- **The problem**: Without any of the pictures, transcribe all the lines below exactly.

(Data items)

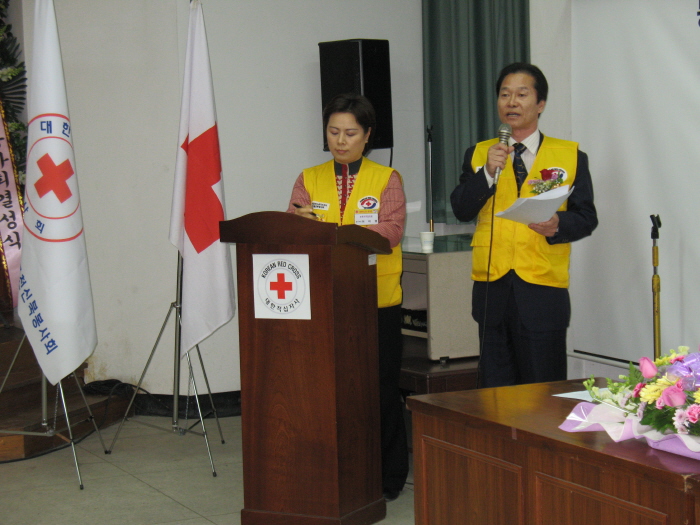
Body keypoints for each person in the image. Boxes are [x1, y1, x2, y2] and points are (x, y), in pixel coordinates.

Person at [287, 93, 408, 502]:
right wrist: (297, 224)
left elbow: (391, 231)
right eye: (334, 132)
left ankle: (388, 478)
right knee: (328, 392)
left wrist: (342, 236)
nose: (341, 141)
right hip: (323, 304)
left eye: (351, 133)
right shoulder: (309, 178)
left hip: (376, 305)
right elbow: (291, 225)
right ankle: (335, 471)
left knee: (380, 391)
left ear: (367, 135)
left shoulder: (386, 179)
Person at [450, 63, 597, 388]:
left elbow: (587, 217)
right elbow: (460, 208)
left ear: (540, 103)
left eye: (521, 94)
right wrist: (487, 172)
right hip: (493, 289)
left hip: (542, 290)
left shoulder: (570, 156)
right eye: (505, 94)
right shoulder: (478, 154)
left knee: (544, 393)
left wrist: (559, 223)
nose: (511, 102)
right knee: (496, 395)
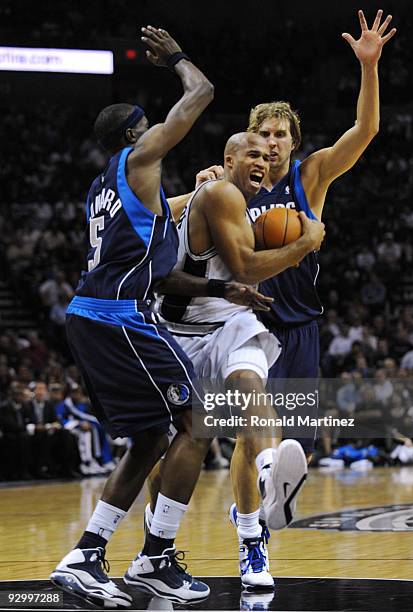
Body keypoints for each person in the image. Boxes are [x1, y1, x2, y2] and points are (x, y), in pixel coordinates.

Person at [50, 26, 270, 608]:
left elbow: (156, 272)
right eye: (150, 126)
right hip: (119, 317)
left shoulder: (105, 191)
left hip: (95, 314)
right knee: (197, 422)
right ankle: (154, 557)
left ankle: (88, 554)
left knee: (150, 437)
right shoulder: (138, 156)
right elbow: (202, 92)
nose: (158, 134)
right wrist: (175, 59)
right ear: (134, 135)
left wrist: (228, 292)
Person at [196, 8, 396, 580]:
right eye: (264, 135)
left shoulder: (311, 178)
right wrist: (207, 183)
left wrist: (369, 67)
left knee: (289, 451)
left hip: (300, 326)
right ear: (249, 142)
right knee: (248, 438)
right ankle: (250, 543)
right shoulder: (230, 183)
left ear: (294, 142)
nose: (273, 143)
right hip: (243, 327)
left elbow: (366, 132)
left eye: (282, 135)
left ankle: (268, 508)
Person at [156, 131, 325, 588]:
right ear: (228, 159)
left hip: (235, 320)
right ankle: (156, 549)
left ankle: (268, 485)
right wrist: (306, 243)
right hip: (180, 330)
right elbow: (246, 267)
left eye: (274, 144)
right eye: (255, 147)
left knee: (252, 388)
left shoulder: (258, 197)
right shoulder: (218, 192)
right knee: (169, 448)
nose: (266, 154)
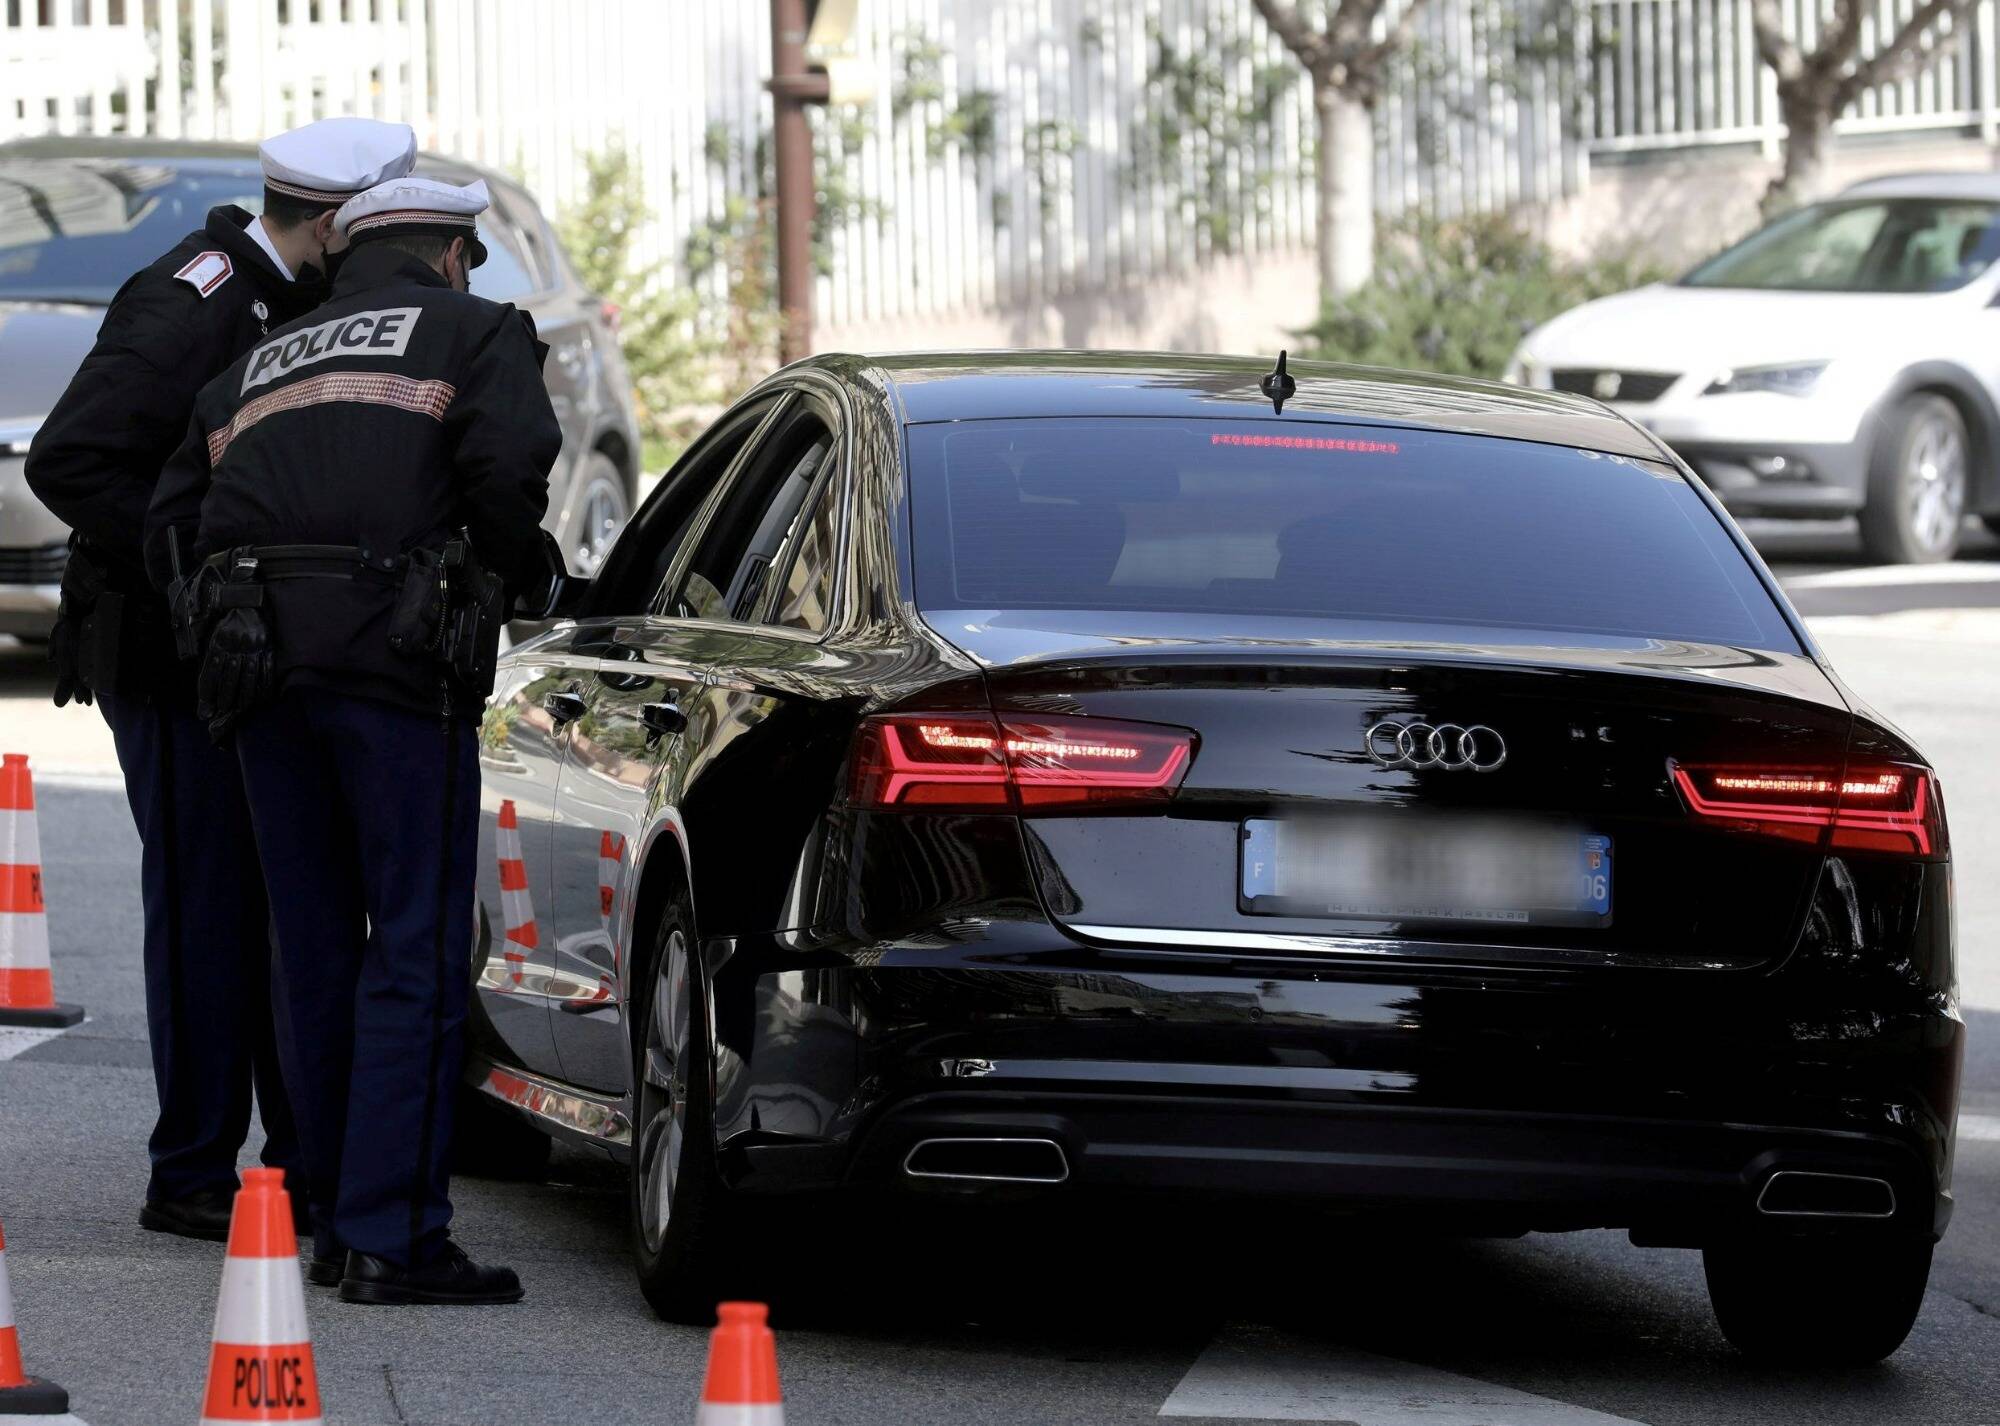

- **Solution below**:
Body keypoints for each person in the image. Boxes are [x1, y1, x2, y2] and points are (x, y), in pixel coordinates.

Person at [287, 93, 408, 502]:
right wrist: (297, 224)
left elbow: (391, 231)
right eye: (334, 132)
left ankle: (388, 478)
right knee: (328, 392)
left wrist: (342, 236)
nose: (341, 141)
right hip: (323, 304)
left eye: (351, 133)
right shoulder: (309, 178)
left hip: (376, 305)
right elbow: (291, 225)
right ankle: (335, 471)
left knee: (380, 391)
left ear: (367, 135)
left shoulder: (386, 179)
Person at [450, 63, 597, 388]:
left elbow: (587, 217)
right elbow: (460, 208)
left ear: (540, 103)
left eye: (521, 94)
right wrist: (487, 172)
right hip: (493, 289)
left hip: (542, 290)
left shoulder: (570, 156)
right eye: (505, 94)
right shoulder: (478, 154)
left knee: (544, 393)
left wrist: (559, 223)
nose: (511, 102)
right knee: (496, 395)
Body keypoints for each person in the image. Boxes are [x1, y1, x2, y2] and points are (x, y), in pixel coordinates.

Person at [50, 26, 270, 608]:
left elbow: (156, 272)
right eye: (150, 126)
right hip: (119, 317)
left shoulder: (105, 191)
left hip: (95, 314)
right knee: (197, 422)
right ankle: (154, 557)
left ankle: (88, 554)
left knee: (150, 437)
right shoulder: (138, 156)
right elbow: (202, 92)
nose: (158, 134)
right wrist: (175, 59)
right ear: (134, 135)
left wrist: (228, 292)
Person at [196, 8, 396, 580]:
right eye: (264, 135)
left shoulder: (311, 178)
right wrist: (207, 183)
left wrist: (369, 67)
left knee: (289, 451)
left hip: (300, 326)
right ear: (249, 142)
right knee: (248, 438)
right ankle: (250, 543)
right shoulder: (230, 183)
left ear: (294, 142)
nose: (273, 143)
right hip: (243, 327)
left elbow: (366, 132)
left eye: (282, 135)
left ankle: (268, 508)
Person at [156, 131, 325, 588]:
right ear: (228, 159)
left hip: (235, 320)
right ankle: (156, 549)
left ankle: (268, 485)
right wrist: (306, 243)
right hip: (180, 330)
right elbow: (246, 267)
left eye: (274, 144)
right eye: (255, 147)
left knee: (252, 388)
left shoulder: (258, 197)
right shoulder: (218, 192)
right knee: (169, 448)
nose: (266, 154)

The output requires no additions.